● Task:
Copy the text of every entry below word for word, and leave the pictures out of your answer.

● Data to examine:
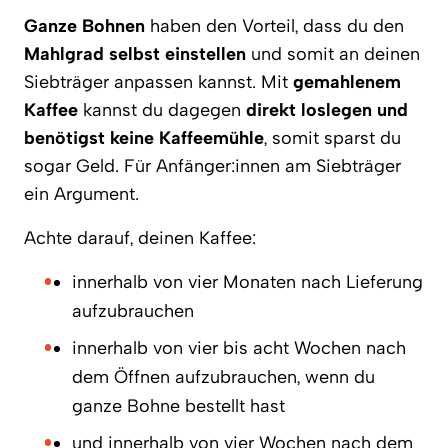
Ganze Bohnen
haben den Vorteil, dass du den
Mahlgrad selbst einstellen
und somit an deinen
Siebträger anpassen kannst. Mit
gemahlenem
Kaffee
kannst du dagegen
direkt loslegen und
benötigst keine Kaffeemühle
, somit sparst du
sogar Geld. Für Anfänger:innen am Siebträger
ein Argument.
Achte darauf, deinen Kaffee:
innerhalb von vier Monaten nach Lieferung
aufzubrauchen
innerhalb von vier bis acht Wochen nach
dem Öffnen aufzubrauchen, wenn du
ganze Bohne bestellt hast
und innerhalb von vier Wochen nach dem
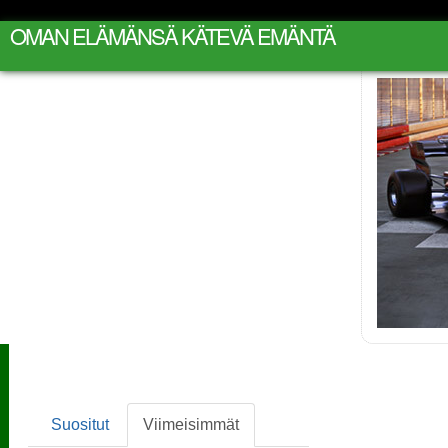
OMAN ELÄMÄNSÄ KÄTEVÄ EMÄNTÄ
Suositut
Viimeisimmät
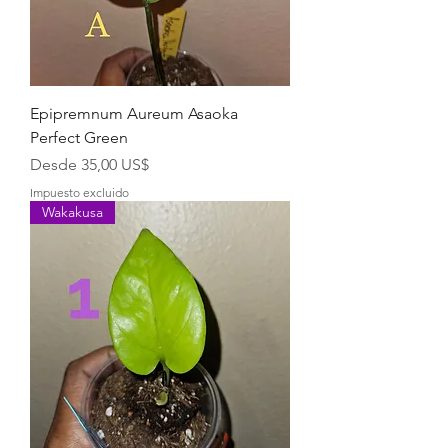
Epipremnum Aureum Asaoka
Perfect Green
Precio de oferta
Desde
35,00 US$
Impuesto excluido
Wakakusa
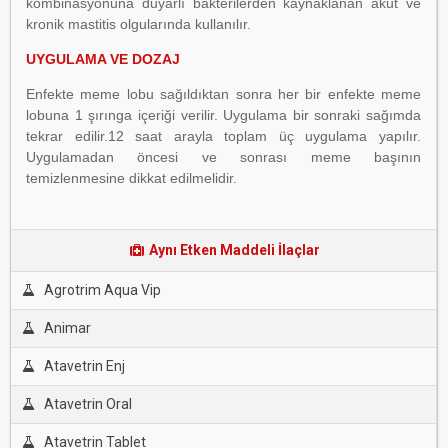
kombinasyonuna duyarlı bakterilerden kaynaklanan akut ve
kronik mastitis olgularında kullanılır.
UYGULAMA VE DOZAJ
Enfekte meme lobu sağıldıktan sonra her bir enfekte meme
lobuna 1 şırınga içeriği verilir. Uygulama bir sonraki sağımda
tekrar edilir.12 saat arayla toplam üç uygulama yapılır.
Uygulamadan öncesi ve sonrası meme başının
temizlenmesine dikkat edilmelidir.
Aynı Etken Maddeli İlaçlar
Agrotrim Aqua Vip
Animar
Atavetrin Enj
Atavetrin Oral
Atavetrin Tablet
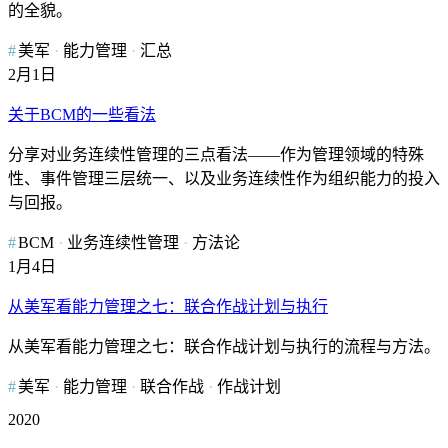
的全貌。
美军
能力管理
汇总
2月1日
关于BCM的一些看法
分享对业务连续性管理的三点看法——作为管理领域的特殊
性、事件管理三层统一、以及业务连续性作为组织能力的投入
与回报。
BCM
业务连续性管理
方法论
1月4日
从美军看能力管理之七：联合作战计划与执行
从美军看能力管理之七：联合作战计划与执行的流程与方法。
美军
能力管理
联合作战
作战计划
2020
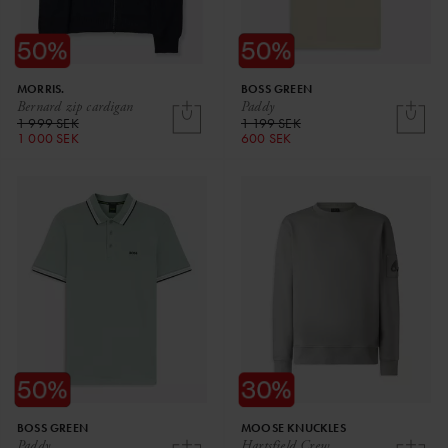
MORRIS.
BOSS GREEN
Bernard zip cardigan
Paddy
1 999 SEK
1 199 SEK
1 000 SEK
600 SEK
BOSS GREEN
MOOSE KNUCKLES
Paddy
Hartsfield Crew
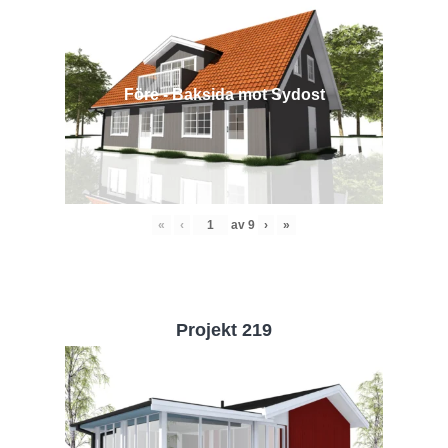
Före - Baksida mot Sydost
«
‹
av
9
›
»
Projekt 219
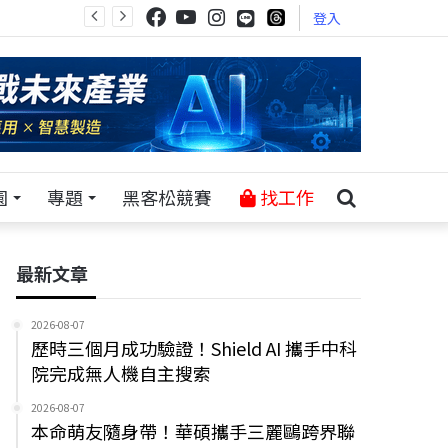
登入
園
專題
黑客松競賽
找工作
最新文章
2026-08-07
歷時三個月成功驗證！Shield AI 攜手中科
院完成無人機自主搜索
2026-08-07
本命萌友隨身帶！華碩攜手三麗鷗跨界聯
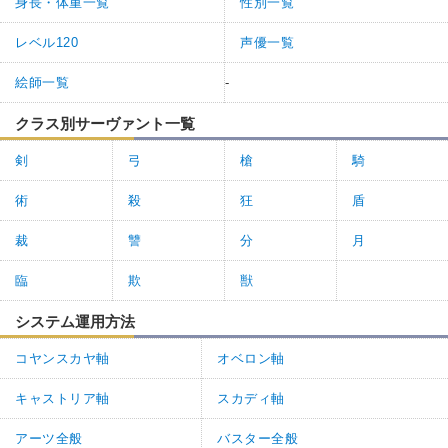
身長・体重一覧
性別一覧
レベル120
声優一覧
絵師一覧
-
クラス別サーヴァント一覧
剣
弓
槍
騎
術
殺
狂
盾
裁
讐
分
月
臨
欺
獣
システム運用方法
コヤンスカヤ軸
オベロン軸
キャストリア軸
スカディ軸
アーツ全般
バスター全般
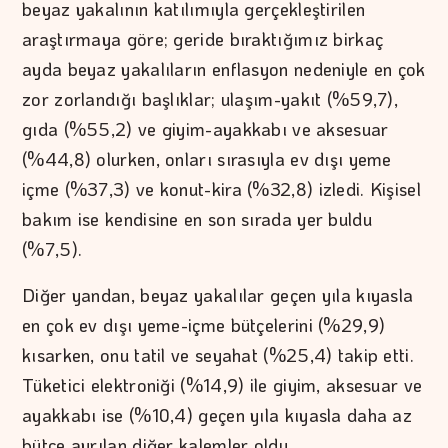
beyaz yakalının katılımıyla gerçekleştirilen
araştırmaya göre; geride bıraktığımız birkaç
ayda beyaz yakalıların enflasyon nedeniyle en çok
zor zorlandığı başlıklar; ulaşım-yakıt (%59,7),
gıda (%55,2) ve giyim-ayakkabı ve aksesuar
(%44,8) olurken, onları sırasıyla ev dışı yeme
içme (%37,3) ve konut-kira (%32,8) izledi. Kişisel
bakım ise kendisine en son sırada yer buldu
(%7,5).
Diğer yandan, beyaz yakalılar geçen yıla kıyasla
en çok ev dışı yeme-içme bütçelerini (%29,9)
kısarken, onu tatil ve seyahat (%25,4) takip etti.
Tüketici elektroniği (%14,9) ile giyim, aksesuar ve
ayakkabı ise (%10,4) geçen yıla kıyasla daha az
bütçe ayrılan diğer kalemler oldu.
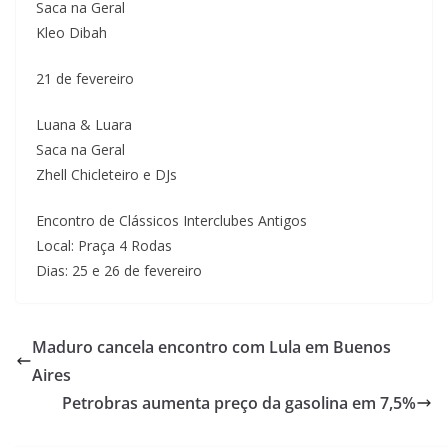
Saca na Geral
Kleo Dibah
21 de fevereiro
Luana & Luara
Saca na Geral
Zhell Chicleteiro e DJs
Encontro de Clássicos Interclubes Antigos
Local: Praça 4 Rodas
Dias: 25 e 26 de fevereiro
Maduro cancela encontro com Lula em Buenos
Aires
Petrobras aumenta preço da gasolina em 7,5%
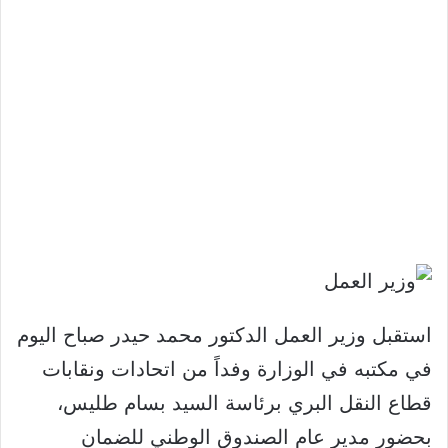
استقبل وزير العمل الدكتور محمد حيدر صباح اليوم
في مكتبه في الوزارة وفداً من اتحادات ونقابات
قطاع النقل البري برئاسة السيد بسام طليس،
بحضور مدير عام الصندوق الوطني للضمان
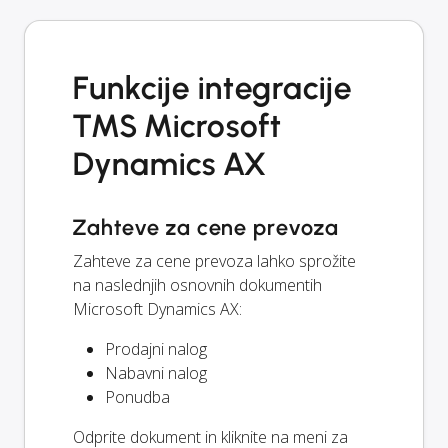
Funkcije integracije
TMS Microsoft
Dynamics AX
Zahteve za cene prevoza
Zahteve za cene prevoza lahko sprožite
na naslednjih osnovnih dokumentih
Microsoft Dynamics AX:
Prodajni nalog
Nabavni nalog
Ponudba
Odprite dokument in kliknite na meni za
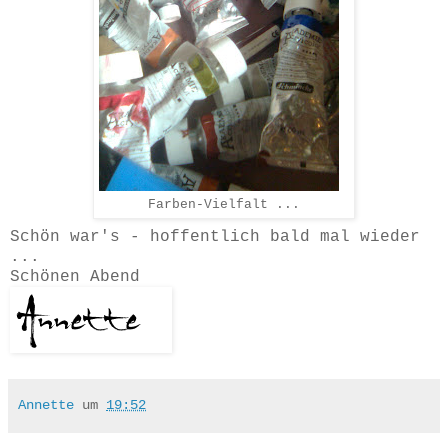
Farben-Vielfalt ...
Schön war's - hoffentlich bald mal wieder
...
Schönen Abend
Annette
um
19:52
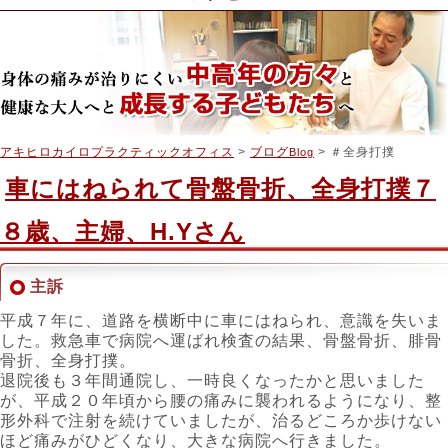
アキヒロカイロプラクティックオフィス
>
ブログ
> ＃全身打撲
Blog
車にはねられて骨盤骨折、全身打撲７
８歳、主婦、H.Yさん
主訴
平成７年に、道路を横断中に車にはねられ、意識を失いま
した。救急車で病院へ運ばれ検査の結果、骨盤骨折、腓骨
骨折、全身打撲。
退院後も３年間通院し、一時良くなったかと思いました
が、平成２０年頃から腰の痛みに襲われるようになり、整
形外科で注射を続けていましたが、治るどころか歩けない
ほど痛みがひどくなり、大きな病院へ行きました。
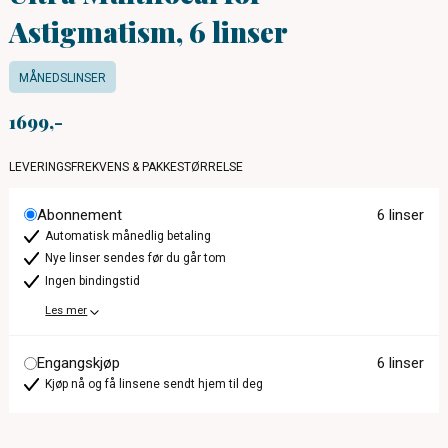
Astigmatism, 6 linser
MÅNEDSLINSER
1699
LEVERINGSFREKVENS & PAKKESTØRRELSE
Abonnement
6 linser
Automatisk månedlig betaling
Nye linser sendes før du går tom
Ingen bindingstid
Les mer
Engangskjøp
6 linser
Kjøp nå og få linsene sendt hjem til deg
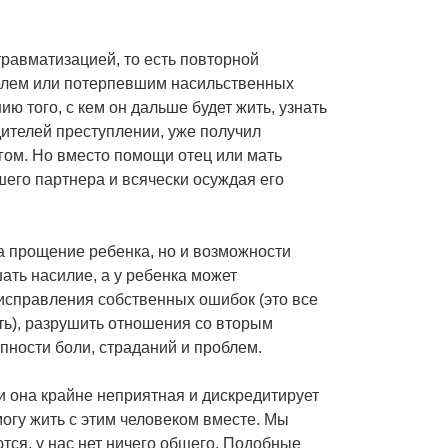
равматизацией, то есть повторной
телем или потерпевшим насильственных
ю того, с кем он дальше будет жить, узнать
дителей преступлении, уже получил
гом. Но вместо помощи отец или мать
его партнера и всячески осуждая его
а прощение ребенка, но и возможности
ать насилие, а у ребенка может
справления собственных ошибок (это все
сть), разрушить отношения со вторым
пности боли, страданий и проблем.
и она крайне неприятная и дискредитирует
огу жить с этим человеком вместе. Мы
тся, у нас нет ничего общего. Подобные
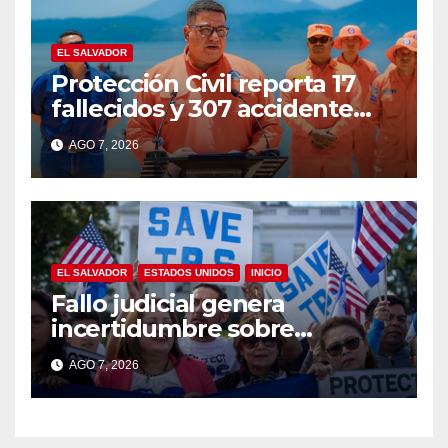
EL SALVADOR
Protección Civil reporta 17
fallecidos y 307 accidente
durante vacaciones
AGO 7, 2026
agostinas
EL SALVADOR
ESTADOS UNIDOS
INICIO
Fallo judicial genera
incertidumbre sobre
permisos de trabajo de
AGO 7, 2026
salvadoreños con TPS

● Output:
Ganze Bohnen
haben den Vorteil, dass du den
Mahlgrad selbst einstellen
und somit an deinen
Siebträger anpassen kannst. Mit
gemahlenem
Kaffee
kannst du dagegen
direkt loslegen und
benötigst keine Kaffeemühle
, somit sparst du
sogar Geld. Für Anfänger:innen am Siebträger
ein Argument.
Achte darauf, deinen Kaffee:
innerhalb von vier Monaten nach Lieferung
aufzubrauchen
innerhalb von vier bis acht Wochen nach
dem Öffnen aufzubrauchen, wenn du
ganze Bohne bestellt hast
und innerhalb von vier Wochen nach dem
OMAN ELÄMÄNSÄ KÄTEVÄ EMÄNTÄ
Suositut
Viimeisimmät
Epipremnum Aureum Asaoka
Perfect Green
Precio de oferta
Desde
35,00 US$
Impuesto excluido
Wakakusa
kombinasyonuna duyarlı bakterilerden kaynaklanan akut ve
kronik mastitis olgularında kullanılır.
UYGULAMA VE DOZAJ
Enfekte meme lobu sağıldıktan sonra her bir enfekte meme
lobuna 1 şırınga içeriği verilir. Uygulama bir sonraki sağımda
tekrar edilir.12 saat arayla toplam üç uygulama yapılır.
Uygulamadan öncesi ve sonrası meme başının
temizlenmesine dikkat edilmelidir.
Aynı Etken Maddeli İlaçlar
Agrotrim Aqua Vip
Animar
Atavetrin Enj
Atavetrin Oral
Atavetrin Tablet
的全貌。
美军
能力管理
汇总
2月1日
关于BCM的一些看法
分享对业务连续性管理的三点看法——作为管理领域的特殊
性、事件管理三层统一、以及业务连续性作为组织能力的投入
与回报。
BCM
业务连续性管理
方法论
1月4日
从美军看能力管理之七：联合作战计划与执行
从美军看能力管理之七：联合作战计划与执行的流程与方法。
美军
能力管理
联合作战
作战计划
2020
MORRIS.
BOSS GREEN
Bernard zip cardigan
Paddy
1 999 SEK
1 199 SEK
1 000 SEK
600 SEK
BOSS GREEN
MOOSE KNUCKLES
Paddy
Hartsfield Crew
Före - Baksida mot Sydost
«
‹
av
9
›
»
Projekt 219
登入
園
專題
黑客松競賽
找工作
最新文章
2026-08-07
歷時三個月成功驗證！Shield AI 攜手中科
院完成無人機自主搜索
2026-08-07
本命萌友隨身帶！華碩攜手三麗鷗跨界聯
身長・体重一覧
性別一覧
レベル120
声優一覧
絵師一覧
-
クラス別サーヴァント一覧
剣
弓
槍
騎
術
殺
狂
盾
裁
讐
分
月
臨
欺
獣
システム運用方法
コヤンスカヤ軸
オベロン軸
キャストリア軸
スカディ軸
アーツ全般
バスター全般
beyaz yakalının katılımıyla gerçekleştirilen
araştırmaya göre; geride bıraktığımız birkaç
ayda beyaz yakalıların enflasyon nedeniyle en çok
zor zorlandığı başlıklar; ulaşım-yakıt (%59,7),
gıda (%55,2) ve giyim-ayakkabı ve aksesuar
(%44,8) olurken, onları sırasıyla ev dışı yeme
içme (%37,3) ve konut-kira (%32,8) izledi. Kişisel
bakım ise kendisine en son sırada yer buldu
(%7,5).
Diğer yandan, beyaz yakalılar geçen yıla kıyasla
en çok ev dışı yeme-içme bütçelerini (%29,9)
kısarken, onu tatil ve seyahat (%25,4) takip etti.
Tüketici elektroniği (%14,9) ile giyim, aksesuar ve
ayakkabı ise (%10,4) geçen yıla kıyasla daha az
bütçe ayrılan diğer kalemler oldu.
Saca na Geral
Kleo Dibah
21 de fevereiro
Luana & Luara
Saca na Geral
Zhell Chicleteiro e DJs
Encontro de Clássicos Interclubes Antigos
Local: Praça 4 Rodas
Dias: 25 e 26 de fevereiro
Maduro cancela encontro com Lula em Buenos
Aires
Petrobras aumenta preço da gasolina em 7,5%
استقبل وزير العمل الدكتور محمد حيدر صباح اليوم
في مكتبه في الوزارة وفداً من اتحادات ونقابات
قطاع النقل البري برئاسة السيد بسام طليس،
بحضور مدير عام الصندوق الوطني للضمان
Funkcije integracije
TMS Microsoft
Dynamics AX
Zahteve za cene prevoza
Zahteve za cene prevoza lahko sprožite
na naslednjih osnovnih dokumentih
Microsoft Dynamics AX:
Prodajni nalog
Nabavni nalog
Ponudba
Odprite dokument in kliknite na meni za
Farben-Vielfalt ...
Schön war's - hoffentlich bald mal wieder
...
Schönen Abend
Annette
um
19:52
アキヒロカイロプラクティックオフィス
>
ブログ
> ＃全身打撲
Blog
車にはねられて骨盤骨折、全身打撲７
８歳、主婦、H.Yさん
主訴
平成７年に、道路を横断中に車にはねられ、意識を失いま
した。救急車で病院へ運ばれ検査の結果、骨盤骨折、腓骨
骨折、全身打撲。
退院後も３年間通院し、一時良くなったかと思いました
が、平成２０年頃から腰の痛みに襲われるようになり、整
形外科で注射を続けていましたが、治るどころか歩けない
ほど痛みがひどくなり、大きな病院へ行きました。
Astigmatism, 6 linser
MÅNEDSLINSER
1699
LEVERINGSFREKVENS & PAKKESTØRRELSE
Abonnement
6 linser
Automatisk månedlig betaling
Nye linser sendes før du går tom
Ingen bindingstid
Les mer
Engangskjøp
6 linser
Kjøp nå og få linsene sendt hjem til deg
равматизацией, то есть повторной
телем или потерпевшим насильственных
ю того, с кем он дальше будет жить, узнать
дителей преступлении, уже получил
гом. Но вместо помощи отец или мать
его партнера и всячески осуждая его
а прощение ребенка, но и возможности
ать насилие, а у ребенка может
справления собственных ошибок (это все
сть), разрушить отношения со вторым
пности боли, страданий и проблем.
и она крайне неприятная и дискредитирует
огу жить с этим человеком вместе. Мы
тся, у нас нет ничего общего. Подобные
EL SALVADOR
Protección Civil reporta 17
fallecidos y 307 accidente
durante vacaciones
AGO 7, 2026
agostinas
EL SALVADOR
ESTADOS UNIDOS
INICIO
Fallo judicial genera
incertidumbre sobre
permisos de trabajo de
AGO 7, 2026
salvadoreños con TPS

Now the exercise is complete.